**RECORD SET:**
◆ ◆ ◆

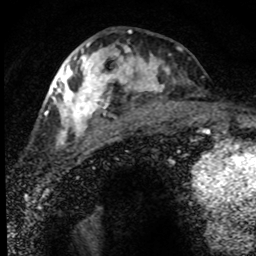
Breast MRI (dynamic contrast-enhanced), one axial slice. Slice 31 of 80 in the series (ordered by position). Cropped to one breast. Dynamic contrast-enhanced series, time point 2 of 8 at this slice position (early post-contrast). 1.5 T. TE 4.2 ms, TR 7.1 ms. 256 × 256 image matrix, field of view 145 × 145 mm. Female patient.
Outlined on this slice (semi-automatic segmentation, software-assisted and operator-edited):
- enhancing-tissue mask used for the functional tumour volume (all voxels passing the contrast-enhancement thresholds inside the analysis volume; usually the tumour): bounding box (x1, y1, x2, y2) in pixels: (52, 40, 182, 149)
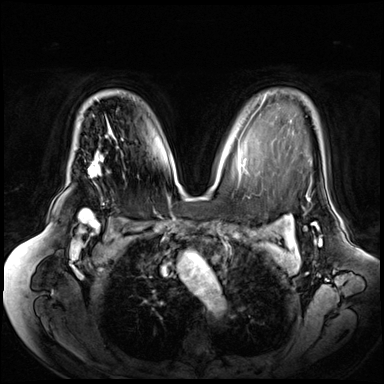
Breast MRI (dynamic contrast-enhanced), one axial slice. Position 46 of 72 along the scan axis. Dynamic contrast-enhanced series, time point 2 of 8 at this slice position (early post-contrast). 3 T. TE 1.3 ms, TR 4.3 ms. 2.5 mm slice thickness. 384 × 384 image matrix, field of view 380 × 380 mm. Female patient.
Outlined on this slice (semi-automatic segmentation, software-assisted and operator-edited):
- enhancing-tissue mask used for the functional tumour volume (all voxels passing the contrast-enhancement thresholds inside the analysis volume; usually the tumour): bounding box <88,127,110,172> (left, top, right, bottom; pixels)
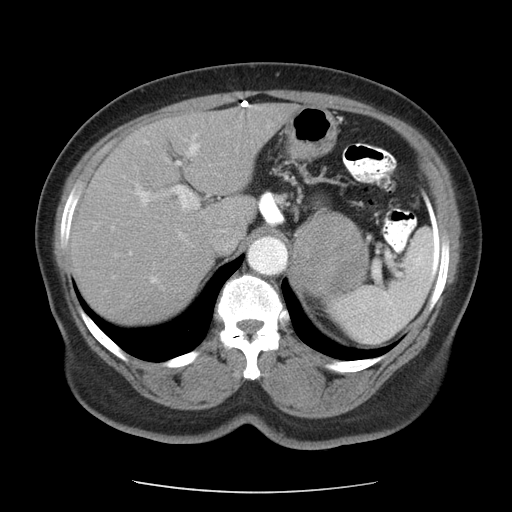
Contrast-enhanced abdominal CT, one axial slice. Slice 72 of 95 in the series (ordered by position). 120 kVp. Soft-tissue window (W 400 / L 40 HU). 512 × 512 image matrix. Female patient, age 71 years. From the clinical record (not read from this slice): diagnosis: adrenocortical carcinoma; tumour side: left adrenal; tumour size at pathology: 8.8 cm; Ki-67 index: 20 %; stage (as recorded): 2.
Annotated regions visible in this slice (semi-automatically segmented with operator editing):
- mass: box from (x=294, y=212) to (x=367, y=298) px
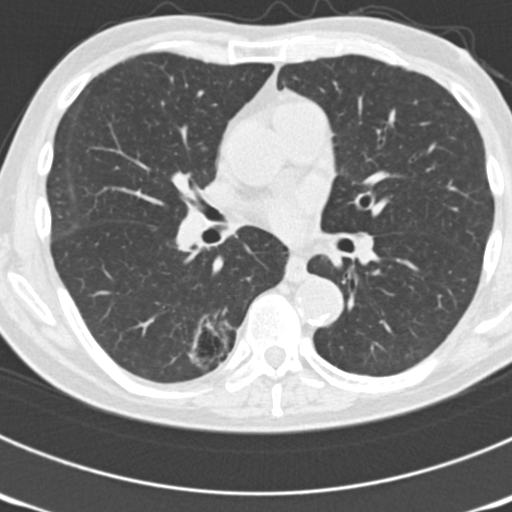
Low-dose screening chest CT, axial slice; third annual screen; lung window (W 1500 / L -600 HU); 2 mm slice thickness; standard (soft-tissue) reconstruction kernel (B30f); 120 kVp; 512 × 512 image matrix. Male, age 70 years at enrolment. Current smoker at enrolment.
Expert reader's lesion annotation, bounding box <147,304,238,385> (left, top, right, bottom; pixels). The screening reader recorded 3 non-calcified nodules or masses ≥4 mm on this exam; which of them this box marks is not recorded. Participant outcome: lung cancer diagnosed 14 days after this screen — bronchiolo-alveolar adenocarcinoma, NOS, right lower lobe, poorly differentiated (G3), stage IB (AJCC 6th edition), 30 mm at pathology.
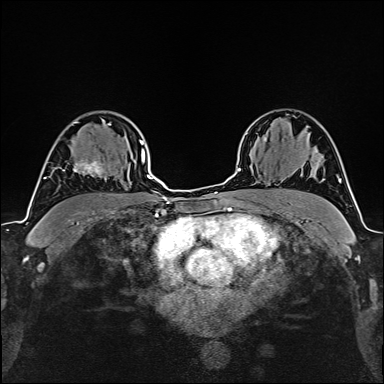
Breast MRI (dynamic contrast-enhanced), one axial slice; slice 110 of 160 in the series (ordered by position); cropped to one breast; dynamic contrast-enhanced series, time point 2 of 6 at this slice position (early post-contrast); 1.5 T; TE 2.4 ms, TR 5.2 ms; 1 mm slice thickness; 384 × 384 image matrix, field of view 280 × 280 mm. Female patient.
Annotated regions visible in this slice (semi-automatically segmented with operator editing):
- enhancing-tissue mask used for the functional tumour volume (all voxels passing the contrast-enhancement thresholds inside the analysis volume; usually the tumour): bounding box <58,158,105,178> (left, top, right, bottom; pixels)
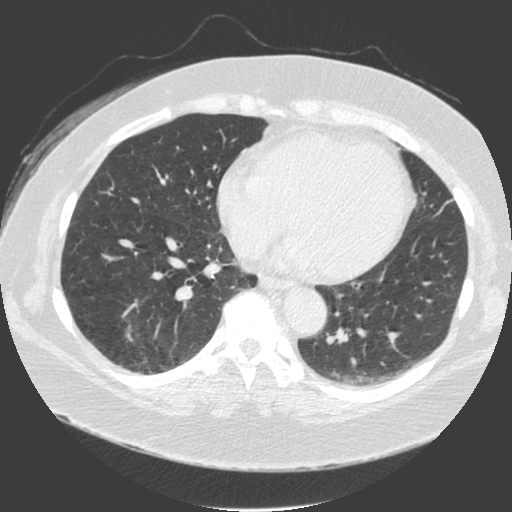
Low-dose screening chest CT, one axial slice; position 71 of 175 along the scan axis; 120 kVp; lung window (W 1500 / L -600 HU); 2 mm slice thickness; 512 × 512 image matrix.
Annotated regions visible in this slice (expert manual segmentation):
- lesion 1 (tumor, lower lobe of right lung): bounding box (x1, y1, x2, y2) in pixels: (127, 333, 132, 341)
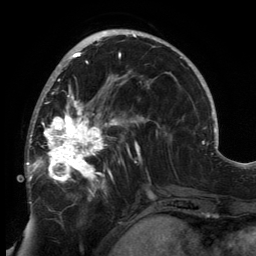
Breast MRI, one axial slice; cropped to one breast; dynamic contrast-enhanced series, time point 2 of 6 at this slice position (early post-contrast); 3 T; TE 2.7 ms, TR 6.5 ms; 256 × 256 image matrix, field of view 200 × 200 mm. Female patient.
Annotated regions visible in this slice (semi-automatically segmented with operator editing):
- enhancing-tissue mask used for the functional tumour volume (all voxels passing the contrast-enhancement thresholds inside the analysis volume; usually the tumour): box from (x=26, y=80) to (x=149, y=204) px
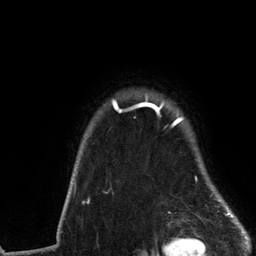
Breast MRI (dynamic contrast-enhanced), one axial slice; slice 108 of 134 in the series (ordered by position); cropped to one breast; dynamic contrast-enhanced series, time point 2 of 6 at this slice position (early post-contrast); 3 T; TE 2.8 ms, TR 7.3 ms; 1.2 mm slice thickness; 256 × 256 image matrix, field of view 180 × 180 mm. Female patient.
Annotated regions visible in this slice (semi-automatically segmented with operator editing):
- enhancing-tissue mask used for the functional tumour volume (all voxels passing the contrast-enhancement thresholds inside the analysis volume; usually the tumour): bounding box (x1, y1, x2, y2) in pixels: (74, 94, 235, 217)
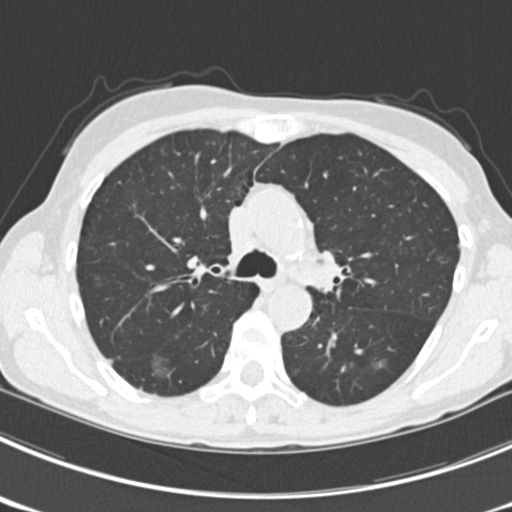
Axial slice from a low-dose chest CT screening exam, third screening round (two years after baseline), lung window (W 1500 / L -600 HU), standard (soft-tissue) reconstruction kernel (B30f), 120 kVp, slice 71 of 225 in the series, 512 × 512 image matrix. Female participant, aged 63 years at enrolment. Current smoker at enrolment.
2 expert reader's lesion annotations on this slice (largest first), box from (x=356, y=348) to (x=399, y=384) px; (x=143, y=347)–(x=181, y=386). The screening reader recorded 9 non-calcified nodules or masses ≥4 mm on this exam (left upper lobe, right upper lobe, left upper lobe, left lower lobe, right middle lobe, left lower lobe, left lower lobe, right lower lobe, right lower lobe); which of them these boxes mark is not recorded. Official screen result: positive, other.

◆ ◆ ◆

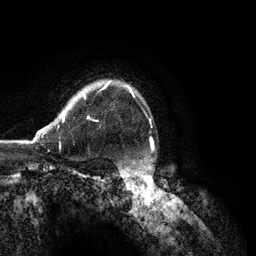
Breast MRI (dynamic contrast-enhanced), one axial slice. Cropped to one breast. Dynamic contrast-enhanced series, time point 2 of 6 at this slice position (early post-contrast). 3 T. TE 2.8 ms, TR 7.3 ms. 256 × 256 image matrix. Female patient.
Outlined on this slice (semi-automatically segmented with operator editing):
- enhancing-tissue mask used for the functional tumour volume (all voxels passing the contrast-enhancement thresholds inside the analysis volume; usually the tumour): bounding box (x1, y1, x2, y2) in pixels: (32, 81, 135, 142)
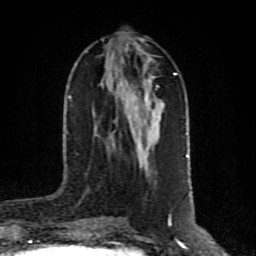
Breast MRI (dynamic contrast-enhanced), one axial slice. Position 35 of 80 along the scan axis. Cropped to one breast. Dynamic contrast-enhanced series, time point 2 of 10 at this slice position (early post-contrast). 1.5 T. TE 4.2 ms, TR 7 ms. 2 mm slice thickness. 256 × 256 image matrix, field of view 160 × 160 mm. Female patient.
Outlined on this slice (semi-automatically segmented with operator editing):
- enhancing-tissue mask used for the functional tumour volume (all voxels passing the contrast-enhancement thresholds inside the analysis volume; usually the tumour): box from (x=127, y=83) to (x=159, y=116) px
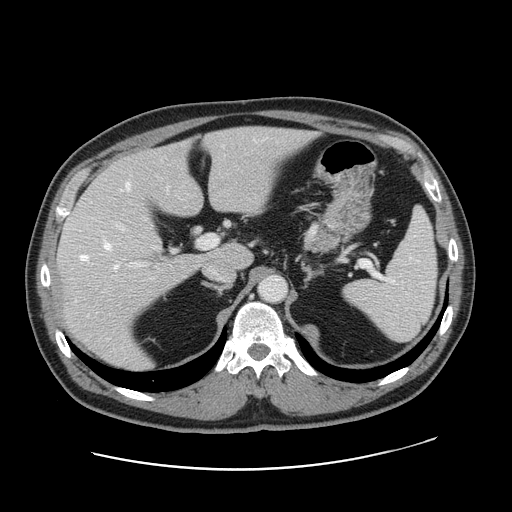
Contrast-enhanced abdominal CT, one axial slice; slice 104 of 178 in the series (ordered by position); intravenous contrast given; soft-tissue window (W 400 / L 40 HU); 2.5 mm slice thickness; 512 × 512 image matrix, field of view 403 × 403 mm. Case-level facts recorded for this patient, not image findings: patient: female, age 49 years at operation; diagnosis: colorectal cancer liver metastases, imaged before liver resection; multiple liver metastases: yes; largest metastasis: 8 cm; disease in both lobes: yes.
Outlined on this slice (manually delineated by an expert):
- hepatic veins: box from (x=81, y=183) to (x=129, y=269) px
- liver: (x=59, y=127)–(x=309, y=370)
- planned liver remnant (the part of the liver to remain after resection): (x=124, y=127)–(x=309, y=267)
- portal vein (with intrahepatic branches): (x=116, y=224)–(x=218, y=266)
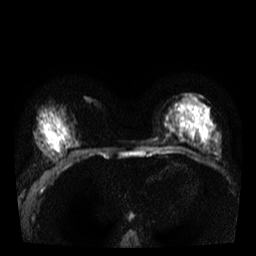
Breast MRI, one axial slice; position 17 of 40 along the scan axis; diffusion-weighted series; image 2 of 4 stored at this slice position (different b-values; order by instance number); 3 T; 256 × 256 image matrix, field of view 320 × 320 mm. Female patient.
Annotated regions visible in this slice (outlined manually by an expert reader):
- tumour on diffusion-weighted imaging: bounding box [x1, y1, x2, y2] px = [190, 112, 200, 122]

◆ ◆ ◆

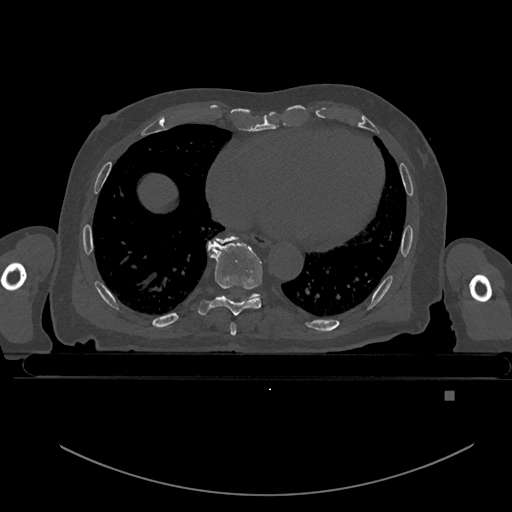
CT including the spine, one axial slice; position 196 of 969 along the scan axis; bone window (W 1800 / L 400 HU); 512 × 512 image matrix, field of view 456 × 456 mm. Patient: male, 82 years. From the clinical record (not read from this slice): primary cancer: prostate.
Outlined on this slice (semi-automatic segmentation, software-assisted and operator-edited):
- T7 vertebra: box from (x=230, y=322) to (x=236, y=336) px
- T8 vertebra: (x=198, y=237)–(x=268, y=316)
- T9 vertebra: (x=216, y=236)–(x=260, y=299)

◆ ◆ ◆

**WHAT IS EXPECTED:**
Take the listing above and repeat exactly the lines from the one containing "Breast MRI (dynamic contrast-enhanced), one axial slice. Slice" through the one containing "40, 182, 149)", both included.

**WRITTEN RESPONSE:**
Breast MRI (dynamic contrast-enhanced), one axial slice. Slice 31 of 80 in the series (ordered by position). Cropped to one breast. Dynamic contrast-enhanced series, time point 2 of 8 at this slice position (early post-contrast). 1.5 T. TE 4.2 ms, TR 7.1 ms. 256 × 256 image matrix, field of view 145 × 145 mm. Female patient.
Outlined on this slice (semi-automatic segmentation, software-assisted and operator-edited):
- enhancing-tissue mask used for the functional tumour volume (all voxels passing the contrast-enhancement thresholds inside the analysis volume; usually the tumour): bounding box (x1, y1, x2, y2) in pixels: (52, 40, 182, 149)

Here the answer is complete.